Bien plus que de la victoire du candidat démocrate, qui n’a rien fait pour susciter un quelconque enthousiasme populaire, les manifestants se réjouissaient avant tout de la défaite de Trump. Voir ce raciste et misogyne, qui traitait ses adversaires politiques de perdants (« losers »), perdre à son tour est en effet plaisant.
Au-delà de ces manifestations de joie, une partie des électeurs de Biden espèrent que des changements vont intervenir quand le nouveau président rentrera en fonction en janvier prochain. Le mandat de Biden, flanqué de sa vice-présidente noire Kamala Harris, signifiera-t-il moins de brutalités racistes de la part de la police, contre lesquelles les Noirs et une partie de la jeunesse blanche ont manifesté ces derniers mois ?
Il faut se souvenir que les huit années à la Maison-Blanche d’Obama, le premier président noir, n’ont changé en rien le comportement de la police. D’ailleurs les crimes odieux commis ces derniers mois par des policiers, étouffant George Floyd à Minneapolis, tuant Breonna Taylor chez elle en pleine nuit à Louisville, blessant gravement Jacob Blake à Kenosha, ont été commis par les services de police de villes dirigées par le Parti démocrate, le parti de Biden.
La police, tout autant que la justice, défend l’ordre social actuel et son injustice.
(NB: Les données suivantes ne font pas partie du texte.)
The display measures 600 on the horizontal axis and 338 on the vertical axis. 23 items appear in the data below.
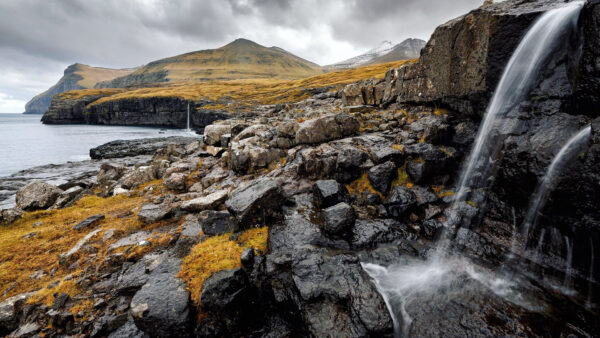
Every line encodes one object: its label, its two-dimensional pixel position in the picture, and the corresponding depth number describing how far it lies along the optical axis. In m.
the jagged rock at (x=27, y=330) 6.10
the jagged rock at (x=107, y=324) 6.18
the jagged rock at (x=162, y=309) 6.05
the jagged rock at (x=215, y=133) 22.92
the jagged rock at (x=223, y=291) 6.43
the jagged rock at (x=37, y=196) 14.68
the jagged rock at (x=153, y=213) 11.34
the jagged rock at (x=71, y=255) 8.91
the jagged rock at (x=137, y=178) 17.88
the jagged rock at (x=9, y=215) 12.39
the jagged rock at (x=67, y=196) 15.26
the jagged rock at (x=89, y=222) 11.53
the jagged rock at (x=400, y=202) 10.68
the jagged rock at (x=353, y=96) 22.09
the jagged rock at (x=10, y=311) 6.41
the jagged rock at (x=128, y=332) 6.16
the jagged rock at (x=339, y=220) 9.66
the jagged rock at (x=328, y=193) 11.36
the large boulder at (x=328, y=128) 15.95
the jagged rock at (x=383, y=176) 11.97
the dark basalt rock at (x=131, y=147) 40.38
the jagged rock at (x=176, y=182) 15.83
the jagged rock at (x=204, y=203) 11.93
Ces institutions ont toujours été dures envers les pauvres, dont une bonne partie sont des Noirs. Le racisme est inséparable de cet État américain qui a été construit pour défendre les privilèges des classes exploiteuses. Biden n’y changera rien : dans sa campagne, il s’est contenté de pleurer les victimes, tout en parlant de la nécessité de défendre « la loi et l’ordre », ce qui est le prétexte habituel des brutalités policières couvertes par la justice.
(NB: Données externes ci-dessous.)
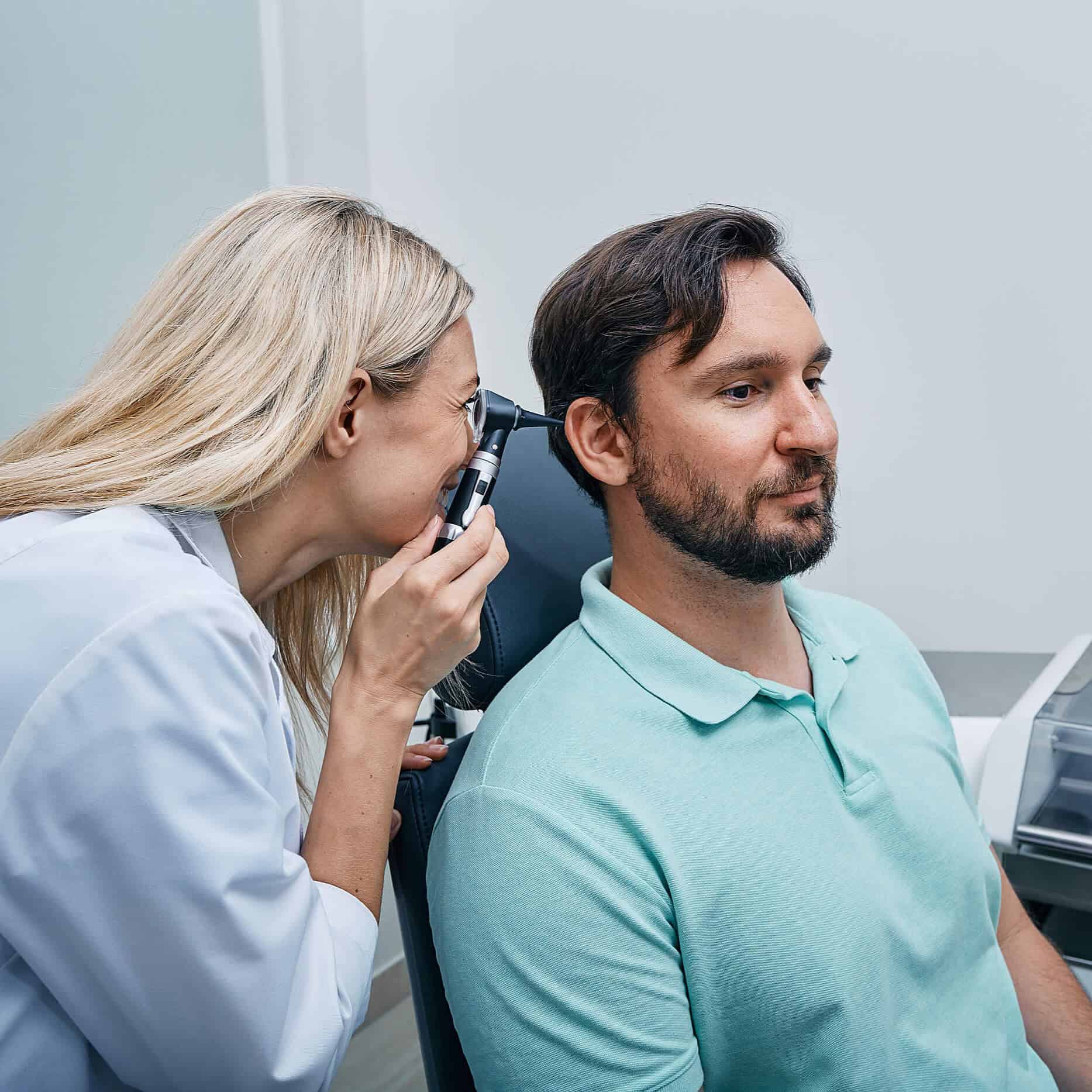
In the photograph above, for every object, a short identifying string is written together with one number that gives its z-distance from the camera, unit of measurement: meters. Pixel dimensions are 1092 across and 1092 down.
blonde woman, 0.63
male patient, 0.79
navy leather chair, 0.91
La question de la hausse des salaires fait aussi partie des attentes d’une partie des électeurs démocrates. Les appareils syndicaux ont financé la campagne des démocrates et ont fait eux-mêmes campagne contre les républicains, sur le thème de l’augmentation du salaire minimum fédéral à 15 dollars (12,70 euros) de l’heure.
Or sous Obama, après une hausse initiale très faible de 70 cents en 2009, ce minimum est resté bloqué pendant sept ans à 7,25 dollars : le Sénat s’est opposé à toute hausse. Trump ne l’a pas non plus fait évoluer. Ainsi, les travailleurs payés au salaire minimum fédéral ont un pouvoir d’achat inférieur d’environ 50 % à ce qu’il était en 1968, époque où les dirigeants des États-Unis faisaient face à une grande vague de contestation sociale qui les avait obligés à des concessions.
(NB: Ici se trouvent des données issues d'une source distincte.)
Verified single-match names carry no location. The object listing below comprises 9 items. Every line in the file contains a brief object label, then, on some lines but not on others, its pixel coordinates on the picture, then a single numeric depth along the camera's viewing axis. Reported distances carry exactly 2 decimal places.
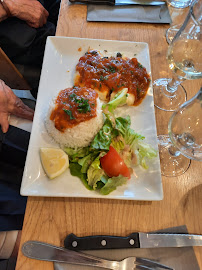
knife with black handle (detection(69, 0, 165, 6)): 0.52
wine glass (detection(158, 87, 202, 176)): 0.30
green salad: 0.35
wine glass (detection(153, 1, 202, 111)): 0.33
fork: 0.29
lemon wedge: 0.35
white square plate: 0.34
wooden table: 0.32
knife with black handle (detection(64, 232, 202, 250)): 0.31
Les travailleurs n’ont rien à attendre d’un Biden, qui est depuis cinquante ans un homme politique qui a servi avec constance la bourgeoisie tant au Sénat qu’à la vice-présidence. Pour justifier l’écart entre les illusions que son élection a pu susciter et la réalité de sa politique propatronale, il pourra prétexter que le Sénat restera probablement à majorité républicaine.
S’ils veulent du changement – de meilleurs salaires, ne plus subir licenciements et fermetures d’usine, ne plus vivre dans la peur de la police, etc. – les opprimés ne pourront pas l’obtenir en se fiant à un Biden, qui est tout autant leur adversaire que l’était Trump. Il leur faut se préparer à la lutte pour forcer le pouvoir à céder et la bourgeoisie à prendre sur les profits.